Watch and learn… We can’t make this up. Seriously you have to watch this video.
If we had a nickle for every YouTuber or Tech Journalist that advised musicians that “YouTube” was the SOLUTION TO PIRACY we’d be rich. Really rich. I mean, really, really, really rich. We we’re told YouTube was “promotion” and “exposure” to make money other ways.
We were told how if you just “made stuff people wanted” and “connected with fans” then they would reward you with loyalty and support. Musicians were told they were “whining” about piracy and that they should “adapt and evolve” to the “new way” and just embrace all of this “awesome internet empowered promotion”.
Funny how it is when the shoe is on the other foot. See here’s the thing. All of these YouTuber’s make money from the advertising that runs on their YouTube videos. But when those videos are ripped from YouTube by fans and uploaded to Facebook guess who doesn’t get paid? Yup, you guessed it… the YouTuber’s are getting stiffed and they don’t like it.
Where is Larry Lessig to help these folks out? Remember kids, don’t break the internet! It’s “sharing economy” afterall. You do the work and silicon valley shares the profits.
Soooo… when a musician’s work is pirated on Napster, Grockster, Kazaa, Limewire, The Pirate Bay, oh and YouTube… Musicians should “get over it”. But when a YouTuber’s work, labor and creative output is devalued, or worse monetized by a third party (Facebook) who doesn’t pay them anything, well then, you know, that’s “bad”.
The issue gained national attention this year earning editorials and reports from the likes of Slate, “Facebook’s Piracy Problem” in July. Time followed with a story in August, “This Is Facebook’s Biggest Problem With Video Right Now.” And recently as November AdWeek chimed in, “Facebook’s ‘Freebooting’ Piracy Problem Just Cost Casey Neistat 20 Million Views“.
This quote from the AdWeek story above kind of says it all…

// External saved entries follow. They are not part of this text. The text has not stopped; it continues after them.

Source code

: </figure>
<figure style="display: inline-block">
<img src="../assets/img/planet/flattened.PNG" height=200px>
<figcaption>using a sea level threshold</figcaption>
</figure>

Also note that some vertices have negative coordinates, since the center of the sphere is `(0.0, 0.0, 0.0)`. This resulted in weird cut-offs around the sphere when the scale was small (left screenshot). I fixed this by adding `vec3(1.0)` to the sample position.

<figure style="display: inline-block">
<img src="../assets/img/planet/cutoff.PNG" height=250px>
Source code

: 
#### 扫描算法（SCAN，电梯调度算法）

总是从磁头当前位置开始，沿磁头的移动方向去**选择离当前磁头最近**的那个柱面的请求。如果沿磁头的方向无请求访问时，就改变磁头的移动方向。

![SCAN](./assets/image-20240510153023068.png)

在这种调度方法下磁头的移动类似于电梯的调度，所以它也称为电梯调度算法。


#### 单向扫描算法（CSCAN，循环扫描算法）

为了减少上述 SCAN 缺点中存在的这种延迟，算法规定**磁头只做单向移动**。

But then they ran into a problem known as “freebooting,” which entails republishing videos on social sites without the consent of the folks who made the clips. In essence, it’s a practice of intellectual-property theft that’s plagued Facebook more than other digital platforms—PR-wise, at least—in recent months thanks to a few whistle-blowers.
They go on…
“I spent roughly a week issuing take downs on Facebook—a convoluted process,” Neistat told Adweek. “I crowdsourced the process of finding the freebooters because there is no way to search Facebook. In all, I took down well over 50 different posts—[which was] not nearly all of them. I simply gave up after a while. I anecdotally kept track of the view counts—over 20 million views on the videos I took down.”
Here’s more to chew on from a post by Hank Green on Medium, “Theft, Lies and Facebook Video“.

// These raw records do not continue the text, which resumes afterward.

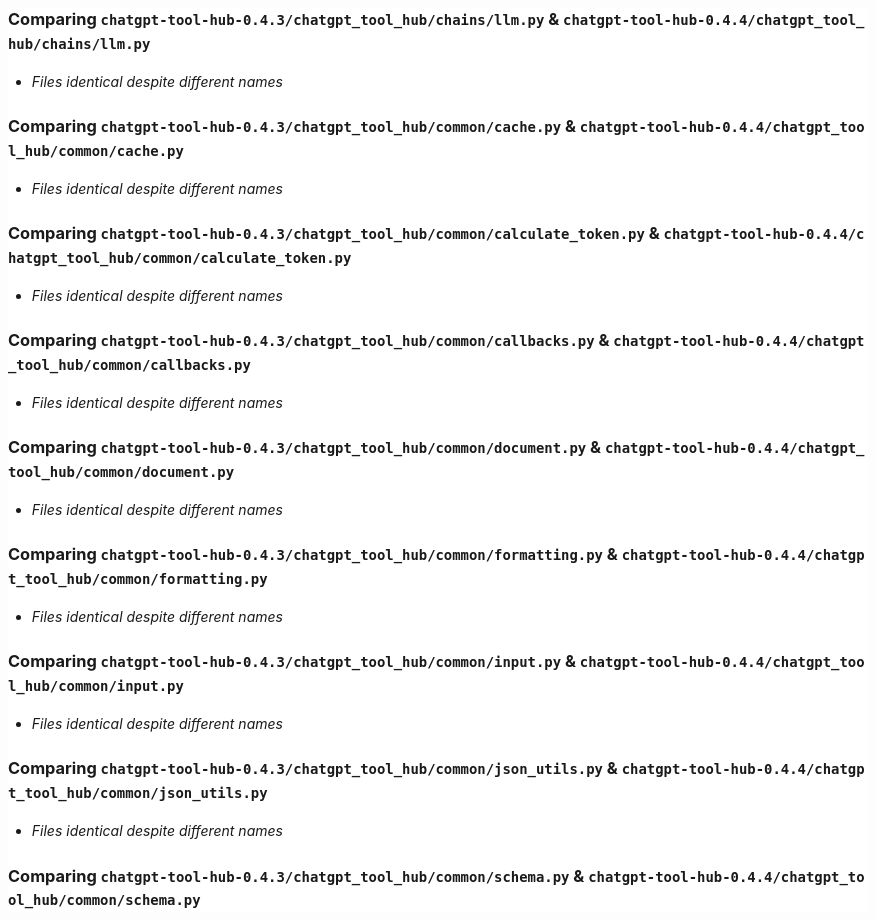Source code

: ### Comparing `chatgpt-tool-hub-0.4.3/chatgpt_tool_hub/chains/llm.py` & `chatgpt-tool-hub-0.4.4/chatgpt_tool_hub/chains/llm.py`

 * *Files identical despite different names*

### Comparing `chatgpt-tool-hub-0.4.3/chatgpt_tool_hub/common/cache.py` & `chatgpt-tool-hub-0.4.4/chatgpt_tool_hub/common/cache.py`

 * *Files identical despite different names*

### Comparing `chatgpt-tool-hub-0.4.3/chatgpt_tool_hub/common/calculate_token.py` & `chatgpt-tool-hub-0.4.4/chatgpt_tool_hub/common/calculate_token.py`

 * *Files identical despite different names*

### Comparing `chatgpt-tool-hub-0.4.3/chatgpt_tool_hub/common/callbacks.py` & `chatgpt-tool-hub-0.4.4/chatgpt_tool_hub/common/callbacks.py`

 * *Files identical despite different names*

### Comparing `chatgpt-tool-hub-0.4.3/chatgpt_tool_hub/common/document.py` & `chatgpt-tool-hub-0.4.4/chatgpt_tool_hub/common/document.py`

 * *Files identical despite different names*

### Comparing `chatgpt-tool-hub-0.4.3/chatgpt_tool_hub/common/formatting.py` & `chatgpt-tool-hub-0.4.4/chatgpt_tool_hub/common/formatting.py`

 * *Files identical despite different names*

### Comparing `chatgpt-tool-hub-0.4.3/chatgpt_tool_hub/common/input.py` & `chatgpt-tool-hub-0.4.4/chatgpt_tool_hub/common/input.py`

 * *Files identical despite different names*

### Comparing `chatgpt-tool-hub-0.4.3/chatgpt_tool_hub/common/json_utils.py` & `chatgpt-tool-hub-0.4.4/chatgpt_tool_hub/common/json_utils.py`

 * *Files identical despite different names*

### Comparing `chatgpt-tool-hub-0.4.3/chatgpt_tool_hub/common/schema.py` & `chatgpt-tool-hub-0.4.4/chatgpt_tool_hub/common/schema.py`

According to a recent report from Ogilvy and Tubular Labs, of the 1000 most popular Facebook videos of Q1 2015, 725 were stolen re-uploads. Just these 725 “freebooted” videos were responsible for around 17 BILLION views last quarter. This is not insignificant, it’s the vast majority of Facebook’s high volume traffic. And no wonder, when embedding a YouTube video on your company’s Facebook page is a sure way to see it die a sudden death, we shouldn’t be surprised when they rip it off YouTube and upload it natively.

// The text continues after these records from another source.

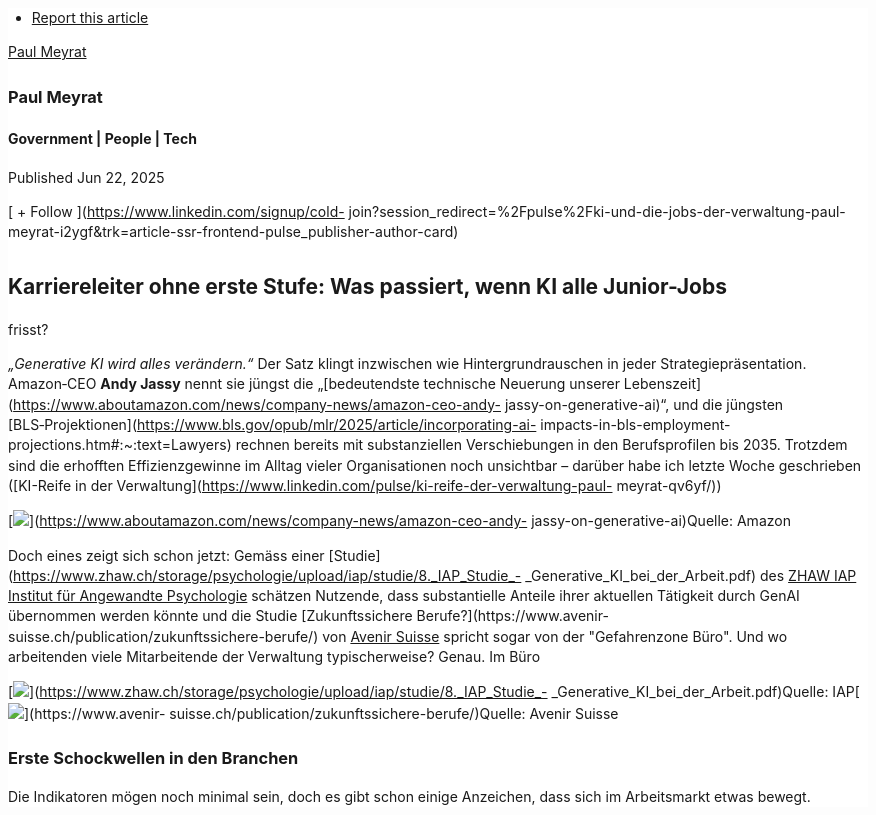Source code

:   * [ Report this article ](/uas/login?session_redirect=https%3A%2F%2Fde.linkedin.com%2Fpulse%2Fki-und-die-jobs-der-verwaltung-paul-meyrat-i2ygf&trk=article-ssr-frontend-pulse_ellipsis-menu-semaphore-sign-in-redirect&guestReportContentType=PONCHO_ARTICLE&_f=guest-reporting)

[ Paul Meyrat  ](https://ch.linkedin.com/in/paulmeyrat)

###  Paul Meyrat

####  Government | People | Tech 

Published Jun 22, 2025

[ \+ Follow ](https://www.linkedin.com/signup/cold-
join?session_redirect=%2Fpulse%2Fki-und-die-jobs-der-verwaltung-paul-
meyrat-i2ygf&trk=article-ssr-frontend-pulse_publisher-author-card)

## Karriereleiter ohne erste Stufe: Was passiert, wenn KI alle Junior-Jobs
frisst?

_„Generative KI wird alles verändern.“_ Der Satz klingt inzwischen wie
Hintergrundrauschen in jeder Strategie­präsentation. Amazon‑CEO **Andy Jassy**
nennt sie jüngst die „[bedeutendste technische Neuerung unserer
Lebenszeit](https://www.aboutamazon.com/news/company-news/amazon-ceo-andy-
jassy-on-generative-ai)“, und die jüngsten
[BLS‑Projektionen](https://www.bls.gov/opub/mlr/2025/article/incorporating-ai-
impacts-in-bls-employment-projections.htm#:~:text=Lawyers) rechnen bereits mit
substanziellen Verschiebungen in den Berufsprofilen bis 2035. Trotzdem sind
die erhofften Effizienz­gewinne im Alltag vieler Organisationen noch
unsichtbar – darüber habe ich letzte Woche geschrieben ([KI-Reife in der
Verwaltung](https://www.linkedin.com/pulse/ki-reife-der-verwaltung-paul-
meyrat-qv6yf/))

[![](//:0)](https://www.aboutamazon.com/news/company-news/amazon-ceo-andy-
jassy-on-generative-ai)Quelle: Amazon

Doch eines zeigt sich schon jetzt: Gemäss einer
[Studie](https://www.zhaw.ch/storage/psychologie/upload/iap/studie/8._IAP_Studie_-
_Generative_KI_bei_der_Arbeit.pdf) des [ZHAW IAP Institut für Angewandte
Psychologie](https://www.linkedin.com/company/zhaw-iap/) schätzen Nutzende,
dass substantielle Anteile ihrer aktuellen Tätigkeit durch GenAI übernommen
werden könnte und die Studie [Zukunftssichere Berufe?](https://www.avenir-
suisse.ch/publication/zukunftssichere-berufe/) von [Avenir
Suisse](https://www.linkedin.com/company/avenir-suisse/) spricht sogar von der
"Gefahrenzone Büro". Und wo arbeitenden viele Mitarbeitende der Verwaltung
typischerweise? Genau. Im Büro

[![](//:0)](https://www.zhaw.ch/storage/psychologie/upload/iap/studie/8._IAP_Studie_-
_Generative_KI_bei_der_Arbeit.pdf)Quelle: IAP[![](//:0)](https://www.avenir-
suisse.ch/publication/zukunftssichere-berufe/)Quelle: Avenir Suisse

### Erste Schockwellen in den Branchen

Die Indikatoren mögen noch minimal sein, doch es gibt schon einige Anzeichen,
dass sich im Arbeitsmarkt etwas bewegt.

Facebook’s algorithms encourage this theft.
Hmmmmm… where have we heard this story before? Maybe it was Daily Finance back in 2010, “Viacom vs. YouTube/Google: A Piracy Case in Their Own Words“.
• On July 19, Chen wrote to Hurley and Karim: “Jawed, please stop putting stolen videos on the site. We’re going to have a tough time defending the fact that we’re not liable for the copyrighted material on the site because we didn’t put it up when one of the co-founders is blatantly stealing content from from other sites and trying to get everyone to see it.” Four days later, Karim sent a link to the other founders, and Hurley told him that if they rejected it, they needed to reject all copyrighted material. Karim’s reply: “I say we reject this one but not the others. This one is totally blatant.”
• A July 29 email conversation about competing video sites laid out the importance to YouTube of continuing to use the copyrighted material. “Steal it!” Chen said , and got a reply from Hurley, “hmmm, steal the movies?” Chen’s answer: “we have to keep in mind that we need to attract traffic. how much traffic will we get from personal videos? remember, the only reason our traffic surged was due to a video of this type.”
Yup, Karma meets irony… How very interwebs… Ok, Ok, Ok… Sorry, just one more…
Everyone’s creativity deserves to be protected. All creators should be united against the illegal, infringing and exploitative uses of their work (especially for profit) without consent or compensation.